İsimleri ile biliş: İsimlerin manâlarını öğrenmek, bu isimlerin Allah’ın Ahlâkı olduğunu bilmek, bu isimler ile mümkünse isimlenmek, bu isimlerin hepsinden az bir miktar bile olsa pay alabilmek ve sonunda Allah’ın Ahlâkı ile ahlâklanmanın kolay olmadığını anlamak, bu pek az olan payı alabilmenin dahi zorluğunu anlayarak, Allah’ın azametini, bu payların hepsini kendinde topladığını düşünerek anlamaya çalışmaktır. Bu gemi örneğinde,

geminin rengi, yüksekliği, uzunluğu, sesi ile gemiyi tanımak gibidir. Allah’ı isimleri ile biliş, “Ne,Neden?” sorularını siler.

 

Sıfatları ile biliş: Allah’ın isimlerini ahlâk olarak, isimlerin doruğunda taşıması, O’nun vasıflarının bir kısmıdır. Bir diğer sıfat gurubu ise subuti olan sıfatlarıdır. (Zât’ına ait) Bu vasıfları ile Allah’ı biliş, kulu, O’nun tek olduğuna götürür. Burada yani teklikte kul o kadar küçülmüştür ki Allah’dan başka bir şey kalmamıştır.  Geminin burnumuzun dibine girdiği an gibidir. Allah’ı sıfatları ile biliş, “Nasıl, Nereye,Kiminle, Nereden?” sorularını siler.
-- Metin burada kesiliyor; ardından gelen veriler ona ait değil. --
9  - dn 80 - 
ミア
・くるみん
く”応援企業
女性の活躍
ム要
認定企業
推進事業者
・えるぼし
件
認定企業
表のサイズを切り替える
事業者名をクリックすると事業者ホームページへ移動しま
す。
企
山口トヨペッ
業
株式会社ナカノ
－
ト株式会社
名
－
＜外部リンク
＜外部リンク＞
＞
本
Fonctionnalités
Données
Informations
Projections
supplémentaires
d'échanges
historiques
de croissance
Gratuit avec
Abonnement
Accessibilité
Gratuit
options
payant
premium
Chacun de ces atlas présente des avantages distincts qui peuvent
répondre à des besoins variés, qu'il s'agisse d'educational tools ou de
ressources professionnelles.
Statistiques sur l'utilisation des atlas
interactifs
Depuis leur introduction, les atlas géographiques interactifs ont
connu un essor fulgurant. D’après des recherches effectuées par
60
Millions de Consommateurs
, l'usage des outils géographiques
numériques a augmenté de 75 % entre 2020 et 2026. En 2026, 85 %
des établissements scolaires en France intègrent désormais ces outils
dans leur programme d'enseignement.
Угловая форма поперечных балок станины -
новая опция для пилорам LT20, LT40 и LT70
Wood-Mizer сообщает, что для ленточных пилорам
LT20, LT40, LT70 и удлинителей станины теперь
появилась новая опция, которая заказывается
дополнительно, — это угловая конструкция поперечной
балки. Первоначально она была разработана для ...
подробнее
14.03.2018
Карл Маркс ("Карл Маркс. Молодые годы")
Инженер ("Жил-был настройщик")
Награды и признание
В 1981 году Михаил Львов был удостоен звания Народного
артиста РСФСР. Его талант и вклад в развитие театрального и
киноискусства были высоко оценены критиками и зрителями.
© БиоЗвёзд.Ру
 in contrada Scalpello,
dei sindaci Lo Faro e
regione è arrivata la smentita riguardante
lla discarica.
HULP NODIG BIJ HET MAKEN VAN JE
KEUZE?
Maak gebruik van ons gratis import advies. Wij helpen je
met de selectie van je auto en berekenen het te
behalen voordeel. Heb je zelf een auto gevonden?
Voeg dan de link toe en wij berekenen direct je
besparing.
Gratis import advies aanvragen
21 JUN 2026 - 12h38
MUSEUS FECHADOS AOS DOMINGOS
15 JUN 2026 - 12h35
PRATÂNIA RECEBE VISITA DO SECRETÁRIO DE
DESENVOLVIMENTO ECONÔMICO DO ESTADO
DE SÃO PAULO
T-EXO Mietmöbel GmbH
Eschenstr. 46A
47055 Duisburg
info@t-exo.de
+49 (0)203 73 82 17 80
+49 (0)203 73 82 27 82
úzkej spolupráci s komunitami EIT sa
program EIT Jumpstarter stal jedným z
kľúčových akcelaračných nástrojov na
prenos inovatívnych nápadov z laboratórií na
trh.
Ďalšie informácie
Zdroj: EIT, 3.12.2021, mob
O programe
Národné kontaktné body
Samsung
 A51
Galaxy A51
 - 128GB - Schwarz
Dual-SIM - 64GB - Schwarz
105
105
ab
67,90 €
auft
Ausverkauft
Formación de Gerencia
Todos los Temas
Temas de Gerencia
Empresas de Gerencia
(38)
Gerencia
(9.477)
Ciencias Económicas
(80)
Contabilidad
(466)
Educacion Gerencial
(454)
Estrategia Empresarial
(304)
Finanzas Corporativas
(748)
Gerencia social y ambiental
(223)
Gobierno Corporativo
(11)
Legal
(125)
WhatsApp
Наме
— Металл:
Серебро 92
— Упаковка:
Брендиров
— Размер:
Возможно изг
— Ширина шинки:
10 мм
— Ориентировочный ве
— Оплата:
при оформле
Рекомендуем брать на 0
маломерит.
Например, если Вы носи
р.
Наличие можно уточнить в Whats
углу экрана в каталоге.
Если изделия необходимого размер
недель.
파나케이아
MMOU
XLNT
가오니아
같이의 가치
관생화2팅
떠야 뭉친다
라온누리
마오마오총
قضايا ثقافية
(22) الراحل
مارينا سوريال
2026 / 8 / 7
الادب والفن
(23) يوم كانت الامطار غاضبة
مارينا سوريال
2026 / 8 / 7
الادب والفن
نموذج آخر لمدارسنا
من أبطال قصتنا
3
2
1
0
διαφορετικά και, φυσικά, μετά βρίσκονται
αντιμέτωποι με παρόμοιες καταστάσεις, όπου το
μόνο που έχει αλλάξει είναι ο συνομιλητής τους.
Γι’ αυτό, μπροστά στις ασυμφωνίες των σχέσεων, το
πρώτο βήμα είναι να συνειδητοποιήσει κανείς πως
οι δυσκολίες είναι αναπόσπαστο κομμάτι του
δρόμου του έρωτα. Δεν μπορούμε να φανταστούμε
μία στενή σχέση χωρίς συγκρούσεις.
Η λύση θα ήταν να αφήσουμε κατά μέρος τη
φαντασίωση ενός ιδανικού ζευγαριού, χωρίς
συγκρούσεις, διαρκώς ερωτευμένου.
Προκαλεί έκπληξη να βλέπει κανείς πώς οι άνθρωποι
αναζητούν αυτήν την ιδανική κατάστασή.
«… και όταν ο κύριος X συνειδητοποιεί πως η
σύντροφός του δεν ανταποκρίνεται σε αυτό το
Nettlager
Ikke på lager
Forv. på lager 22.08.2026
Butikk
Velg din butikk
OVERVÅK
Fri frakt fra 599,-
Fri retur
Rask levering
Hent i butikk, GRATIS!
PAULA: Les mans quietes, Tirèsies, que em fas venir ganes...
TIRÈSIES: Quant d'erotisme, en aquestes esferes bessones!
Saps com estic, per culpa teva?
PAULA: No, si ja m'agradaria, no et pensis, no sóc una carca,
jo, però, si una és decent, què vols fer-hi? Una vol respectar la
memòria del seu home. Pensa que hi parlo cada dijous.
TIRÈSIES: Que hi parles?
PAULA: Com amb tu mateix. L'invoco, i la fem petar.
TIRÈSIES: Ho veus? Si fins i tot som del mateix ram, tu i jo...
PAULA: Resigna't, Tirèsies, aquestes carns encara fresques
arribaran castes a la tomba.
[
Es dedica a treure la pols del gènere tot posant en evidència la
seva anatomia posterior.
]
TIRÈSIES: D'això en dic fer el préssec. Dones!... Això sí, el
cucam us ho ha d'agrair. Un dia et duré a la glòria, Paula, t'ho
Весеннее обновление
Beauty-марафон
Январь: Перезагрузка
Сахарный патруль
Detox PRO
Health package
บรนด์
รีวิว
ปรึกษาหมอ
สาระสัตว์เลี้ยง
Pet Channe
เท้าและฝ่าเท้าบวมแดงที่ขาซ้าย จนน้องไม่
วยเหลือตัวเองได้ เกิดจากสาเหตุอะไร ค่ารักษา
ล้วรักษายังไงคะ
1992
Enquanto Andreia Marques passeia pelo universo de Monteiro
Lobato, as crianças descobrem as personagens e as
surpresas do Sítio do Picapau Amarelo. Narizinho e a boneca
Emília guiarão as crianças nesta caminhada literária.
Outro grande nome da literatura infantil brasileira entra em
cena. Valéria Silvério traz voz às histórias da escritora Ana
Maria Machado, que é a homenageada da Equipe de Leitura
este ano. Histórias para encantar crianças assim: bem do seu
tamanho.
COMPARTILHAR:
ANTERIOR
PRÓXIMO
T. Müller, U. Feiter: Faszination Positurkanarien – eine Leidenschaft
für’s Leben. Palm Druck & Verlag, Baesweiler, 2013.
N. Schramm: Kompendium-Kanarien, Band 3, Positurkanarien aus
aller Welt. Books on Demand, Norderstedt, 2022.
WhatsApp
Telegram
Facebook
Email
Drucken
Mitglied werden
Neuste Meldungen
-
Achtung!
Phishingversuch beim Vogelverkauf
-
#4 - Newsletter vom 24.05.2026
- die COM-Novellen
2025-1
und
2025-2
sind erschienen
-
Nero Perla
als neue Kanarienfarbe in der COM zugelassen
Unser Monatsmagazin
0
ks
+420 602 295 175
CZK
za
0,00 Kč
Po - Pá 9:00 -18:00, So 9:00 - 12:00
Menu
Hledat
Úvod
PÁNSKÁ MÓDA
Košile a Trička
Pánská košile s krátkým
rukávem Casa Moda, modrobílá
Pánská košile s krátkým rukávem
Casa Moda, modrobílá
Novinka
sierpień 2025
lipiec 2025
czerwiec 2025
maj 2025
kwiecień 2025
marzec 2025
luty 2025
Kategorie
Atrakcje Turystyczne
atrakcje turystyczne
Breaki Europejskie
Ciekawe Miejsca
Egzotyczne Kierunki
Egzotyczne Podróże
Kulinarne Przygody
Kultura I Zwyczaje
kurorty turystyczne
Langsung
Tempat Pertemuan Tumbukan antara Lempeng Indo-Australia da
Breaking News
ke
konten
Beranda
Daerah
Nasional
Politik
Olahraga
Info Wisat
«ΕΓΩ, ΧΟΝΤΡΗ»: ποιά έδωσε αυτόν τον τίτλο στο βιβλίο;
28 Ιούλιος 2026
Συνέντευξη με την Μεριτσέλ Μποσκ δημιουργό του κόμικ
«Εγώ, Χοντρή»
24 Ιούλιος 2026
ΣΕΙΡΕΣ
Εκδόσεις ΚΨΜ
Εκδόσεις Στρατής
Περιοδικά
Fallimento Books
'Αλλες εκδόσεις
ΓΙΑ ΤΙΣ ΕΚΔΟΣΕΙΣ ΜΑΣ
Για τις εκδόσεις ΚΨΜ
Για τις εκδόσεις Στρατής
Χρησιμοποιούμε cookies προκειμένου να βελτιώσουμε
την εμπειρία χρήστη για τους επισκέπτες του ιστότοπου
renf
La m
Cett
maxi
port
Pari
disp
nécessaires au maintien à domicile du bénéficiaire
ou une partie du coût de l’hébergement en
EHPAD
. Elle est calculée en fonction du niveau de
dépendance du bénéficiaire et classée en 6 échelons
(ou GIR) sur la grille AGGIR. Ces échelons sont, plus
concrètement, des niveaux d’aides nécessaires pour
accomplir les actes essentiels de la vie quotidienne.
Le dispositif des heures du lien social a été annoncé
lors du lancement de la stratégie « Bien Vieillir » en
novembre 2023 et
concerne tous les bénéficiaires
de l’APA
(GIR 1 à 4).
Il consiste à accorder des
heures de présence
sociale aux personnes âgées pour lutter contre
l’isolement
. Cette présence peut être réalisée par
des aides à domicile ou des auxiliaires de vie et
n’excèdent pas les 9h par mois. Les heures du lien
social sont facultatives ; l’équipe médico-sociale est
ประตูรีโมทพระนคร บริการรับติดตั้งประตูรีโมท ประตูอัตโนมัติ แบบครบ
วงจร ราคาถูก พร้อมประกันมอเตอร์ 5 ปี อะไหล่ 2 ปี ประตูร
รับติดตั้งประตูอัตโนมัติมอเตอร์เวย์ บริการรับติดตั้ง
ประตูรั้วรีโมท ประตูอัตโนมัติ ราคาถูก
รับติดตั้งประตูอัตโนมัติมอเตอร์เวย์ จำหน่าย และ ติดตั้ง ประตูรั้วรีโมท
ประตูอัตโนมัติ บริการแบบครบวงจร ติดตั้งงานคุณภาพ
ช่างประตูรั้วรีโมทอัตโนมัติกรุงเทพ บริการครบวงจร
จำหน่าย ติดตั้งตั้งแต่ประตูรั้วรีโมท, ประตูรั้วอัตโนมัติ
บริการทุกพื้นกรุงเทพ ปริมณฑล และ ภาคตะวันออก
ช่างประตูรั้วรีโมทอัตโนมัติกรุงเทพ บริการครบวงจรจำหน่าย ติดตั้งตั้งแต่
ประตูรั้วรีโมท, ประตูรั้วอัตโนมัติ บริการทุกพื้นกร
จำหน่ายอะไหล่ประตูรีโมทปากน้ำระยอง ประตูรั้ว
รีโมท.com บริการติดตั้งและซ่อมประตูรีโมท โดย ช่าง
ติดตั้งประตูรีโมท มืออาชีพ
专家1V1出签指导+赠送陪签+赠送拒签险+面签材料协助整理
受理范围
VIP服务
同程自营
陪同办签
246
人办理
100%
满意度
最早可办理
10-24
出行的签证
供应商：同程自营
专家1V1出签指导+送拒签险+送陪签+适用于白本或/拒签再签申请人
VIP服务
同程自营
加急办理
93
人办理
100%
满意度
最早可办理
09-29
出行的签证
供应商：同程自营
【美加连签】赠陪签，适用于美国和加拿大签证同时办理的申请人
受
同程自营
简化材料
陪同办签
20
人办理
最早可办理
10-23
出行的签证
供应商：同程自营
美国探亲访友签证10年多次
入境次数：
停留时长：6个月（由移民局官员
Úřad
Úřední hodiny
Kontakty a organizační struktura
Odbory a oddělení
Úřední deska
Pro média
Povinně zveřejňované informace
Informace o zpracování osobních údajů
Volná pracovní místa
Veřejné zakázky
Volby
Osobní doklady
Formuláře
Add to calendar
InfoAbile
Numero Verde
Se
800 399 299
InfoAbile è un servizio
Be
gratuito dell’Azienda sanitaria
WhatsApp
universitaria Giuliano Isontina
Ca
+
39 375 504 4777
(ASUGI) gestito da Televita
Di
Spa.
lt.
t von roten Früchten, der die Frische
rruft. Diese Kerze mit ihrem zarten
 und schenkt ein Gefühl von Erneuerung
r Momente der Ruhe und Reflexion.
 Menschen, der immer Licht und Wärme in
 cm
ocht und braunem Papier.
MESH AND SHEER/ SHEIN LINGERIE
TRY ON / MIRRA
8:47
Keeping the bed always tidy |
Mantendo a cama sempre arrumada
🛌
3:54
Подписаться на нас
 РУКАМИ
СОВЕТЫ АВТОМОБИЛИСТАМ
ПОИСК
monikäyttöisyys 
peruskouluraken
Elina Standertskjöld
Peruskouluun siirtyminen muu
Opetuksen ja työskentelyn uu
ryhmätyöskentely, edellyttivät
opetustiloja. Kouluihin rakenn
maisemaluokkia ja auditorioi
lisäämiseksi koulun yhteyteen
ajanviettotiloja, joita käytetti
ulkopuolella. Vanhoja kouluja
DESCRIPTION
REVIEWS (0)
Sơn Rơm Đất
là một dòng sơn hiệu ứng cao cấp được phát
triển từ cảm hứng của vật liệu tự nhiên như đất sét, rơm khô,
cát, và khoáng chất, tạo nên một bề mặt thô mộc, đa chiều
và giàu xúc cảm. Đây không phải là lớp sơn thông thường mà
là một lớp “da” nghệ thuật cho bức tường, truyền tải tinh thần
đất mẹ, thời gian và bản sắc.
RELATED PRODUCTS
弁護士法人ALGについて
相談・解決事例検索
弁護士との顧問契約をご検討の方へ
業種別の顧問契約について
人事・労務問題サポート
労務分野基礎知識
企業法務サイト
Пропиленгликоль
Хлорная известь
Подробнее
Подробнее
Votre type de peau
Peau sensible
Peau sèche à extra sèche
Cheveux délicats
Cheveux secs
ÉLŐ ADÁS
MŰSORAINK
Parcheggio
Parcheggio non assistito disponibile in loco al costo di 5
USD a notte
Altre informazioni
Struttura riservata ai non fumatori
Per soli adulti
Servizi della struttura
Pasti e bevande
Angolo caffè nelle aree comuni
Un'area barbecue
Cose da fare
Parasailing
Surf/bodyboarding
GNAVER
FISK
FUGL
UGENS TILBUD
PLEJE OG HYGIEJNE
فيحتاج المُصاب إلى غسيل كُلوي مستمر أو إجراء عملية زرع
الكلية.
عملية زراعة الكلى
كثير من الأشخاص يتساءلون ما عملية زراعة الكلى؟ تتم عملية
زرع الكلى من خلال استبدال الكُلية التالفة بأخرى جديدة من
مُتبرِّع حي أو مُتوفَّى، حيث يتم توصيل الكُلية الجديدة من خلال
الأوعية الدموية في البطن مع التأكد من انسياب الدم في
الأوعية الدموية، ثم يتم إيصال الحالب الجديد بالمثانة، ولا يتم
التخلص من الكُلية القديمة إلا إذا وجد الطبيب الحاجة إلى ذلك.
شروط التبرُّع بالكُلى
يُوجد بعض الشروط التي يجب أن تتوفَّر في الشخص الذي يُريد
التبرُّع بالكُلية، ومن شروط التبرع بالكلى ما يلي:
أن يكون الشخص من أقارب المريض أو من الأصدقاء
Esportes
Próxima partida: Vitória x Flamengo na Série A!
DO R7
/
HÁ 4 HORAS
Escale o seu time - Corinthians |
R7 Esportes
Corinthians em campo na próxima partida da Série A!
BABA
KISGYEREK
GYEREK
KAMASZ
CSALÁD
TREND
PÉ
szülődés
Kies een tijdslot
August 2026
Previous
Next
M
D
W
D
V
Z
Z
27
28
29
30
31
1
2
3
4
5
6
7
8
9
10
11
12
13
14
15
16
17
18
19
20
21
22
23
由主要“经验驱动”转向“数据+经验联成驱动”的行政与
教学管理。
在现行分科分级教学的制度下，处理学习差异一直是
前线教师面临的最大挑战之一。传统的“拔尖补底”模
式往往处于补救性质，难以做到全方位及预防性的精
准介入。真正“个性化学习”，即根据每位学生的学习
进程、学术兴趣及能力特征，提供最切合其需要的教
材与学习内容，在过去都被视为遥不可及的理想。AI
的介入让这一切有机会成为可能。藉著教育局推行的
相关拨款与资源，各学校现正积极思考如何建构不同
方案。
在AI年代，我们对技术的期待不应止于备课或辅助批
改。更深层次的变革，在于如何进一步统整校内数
“Nereye baksanız, Allah’ın vechi ordadır.”

“Allah’dan geldik yine Allah’a gideceğiz.”

“O sizi bir bulanık sudan yarattı.”

Zât’ını Zât’ı ile biliş: Burada kul, ilahi azameti, uluhiyyeti, vahdaniyyeti, samediyyeti hakkı ile bilmiş olur. Bu hakkı ile biliş kulda ruh ile nefs arasında hiçbir perdenin kalmadığı çok yüksek makamlardan sonra ulaşılan makamsızlıkda yani Hak ile bâkî oluşta mümkündür.

            Bu ismin insana yansımasına örnek:  Peygamberler ve ariflerin kâmilleridir. Hz.Peygamberimiz dualarında,  “Ya Rab! Seni hakkıyla senâ edemedim” derken, bu bilişin kademelerinden, ümmetlerine haber vermekte idiler. Peygamberlerin mirası olarak bu ilim, ümmetin varlığından kurtulmuş kişilerine aktarılmıştır. Bu sebeple onlar, Allah’ın lûtfu keremi ile dilediğine verdiği bu zenginliği, hazineyi insanlar için sebil ederler.

 

İnsanlardan bu isimden nasibini alanlar, Allah-ü Teâlâ’yı fiilleri, isimleri, sıfatları ile müşahede edebildiği kadardır.